**What the task asks**
Output each record exactly, excluding pictures.

┄┄┄┄┄┄

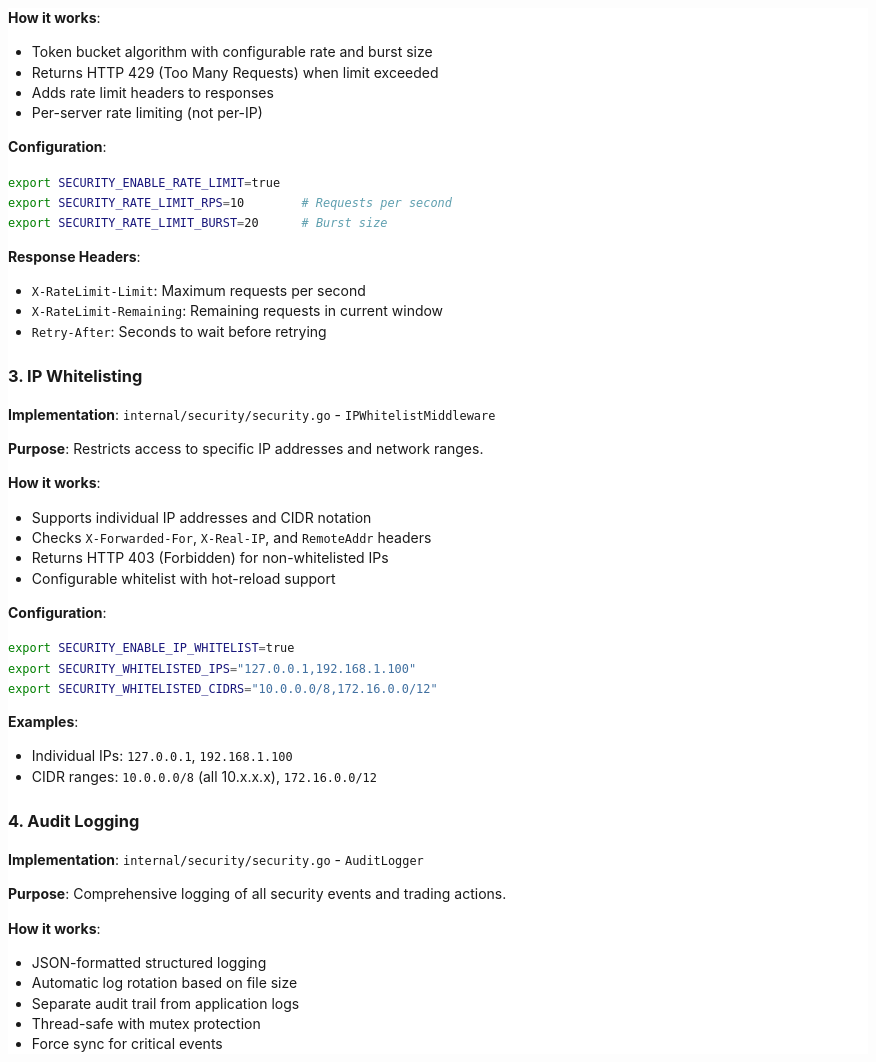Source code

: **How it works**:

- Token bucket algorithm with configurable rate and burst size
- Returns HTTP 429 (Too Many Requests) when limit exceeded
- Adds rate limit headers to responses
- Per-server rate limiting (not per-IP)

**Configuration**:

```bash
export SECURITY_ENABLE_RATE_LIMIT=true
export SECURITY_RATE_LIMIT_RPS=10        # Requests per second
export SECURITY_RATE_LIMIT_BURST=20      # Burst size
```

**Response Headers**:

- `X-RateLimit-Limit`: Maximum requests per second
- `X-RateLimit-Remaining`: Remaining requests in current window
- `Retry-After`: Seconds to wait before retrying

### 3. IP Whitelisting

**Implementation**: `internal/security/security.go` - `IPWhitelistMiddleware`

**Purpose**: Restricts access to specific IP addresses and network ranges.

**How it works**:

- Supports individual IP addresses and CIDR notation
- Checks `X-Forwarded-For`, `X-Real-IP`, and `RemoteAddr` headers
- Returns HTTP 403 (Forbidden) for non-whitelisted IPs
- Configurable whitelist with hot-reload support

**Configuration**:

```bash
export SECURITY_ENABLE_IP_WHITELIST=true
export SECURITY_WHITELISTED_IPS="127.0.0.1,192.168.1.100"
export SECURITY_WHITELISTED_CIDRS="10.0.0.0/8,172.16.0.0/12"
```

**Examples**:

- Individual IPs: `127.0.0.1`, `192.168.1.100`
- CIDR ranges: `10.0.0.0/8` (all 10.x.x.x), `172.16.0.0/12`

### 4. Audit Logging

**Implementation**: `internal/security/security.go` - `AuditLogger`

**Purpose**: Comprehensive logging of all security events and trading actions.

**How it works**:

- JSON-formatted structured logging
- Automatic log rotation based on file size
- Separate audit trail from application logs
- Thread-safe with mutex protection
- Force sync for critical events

┄┄┄┄┄┄

**Written response**
Source code

: **How it works**:

- Token bucket algorithm with configurable rate and burst size
- Returns HTTP 429 (Too Many Requests) when limit exceeded
- Adds rate limit headers to responses
- Per-server rate limiting (not per-IP)

**Configuration**:

```bash
export SECURITY_ENABLE_RATE_LIMIT=true
export SECURITY_RATE_LIMIT_RPS=10        # Requests per second
export SECURITY_RATE_LIMIT_BURST=20      # Burst size
```

**Response Headers**:

- `X-RateLimit-Limit`: Maximum requests per second
- `X-RateLimit-Remaining`: Remaining requests in current window
- `Retry-After`: Seconds to wait before retrying

### 3. IP Whitelisting

**Implementation**: `internal/security/security.go` - `IPWhitelistMiddleware`

**Purpose**: Restricts access to specific IP addresses and network ranges.

**How it works**:

- Supports individual IP addresses and CIDR notation
- Checks `X-Forwarded-For`, `X-Real-IP`, and `RemoteAddr` headers
- Returns HTTP 403 (Forbidden) for non-whitelisted IPs
- Configurable whitelist with hot-reload support

**Configuration**:

```bash
export SECURITY_ENABLE_IP_WHITELIST=true
export SECURITY_WHITELISTED_IPS="127.0.0.1,192.168.1.100"
export SECURITY_WHITELISTED_CIDRS="10.0.0.0/8,172.16.0.0/12"
```

**Examples**:

- Individual IPs: `127.0.0.1`, `192.168.1.100`
- CIDR ranges: `10.0.0.0/8` (all 10.x.x.x), `172.16.0.0/12`

### 4. Audit Logging

**Implementation**: `internal/security/security.go` - `AuditLogger`

**Purpose**: Comprehensive logging of all security events and trading actions.

**How it works**:

- JSON-formatted structured logging
- Automatic log rotation based on file size
- Separate audit trail from application logs
- Thread-safe with mutex protection
- Force sync for critical events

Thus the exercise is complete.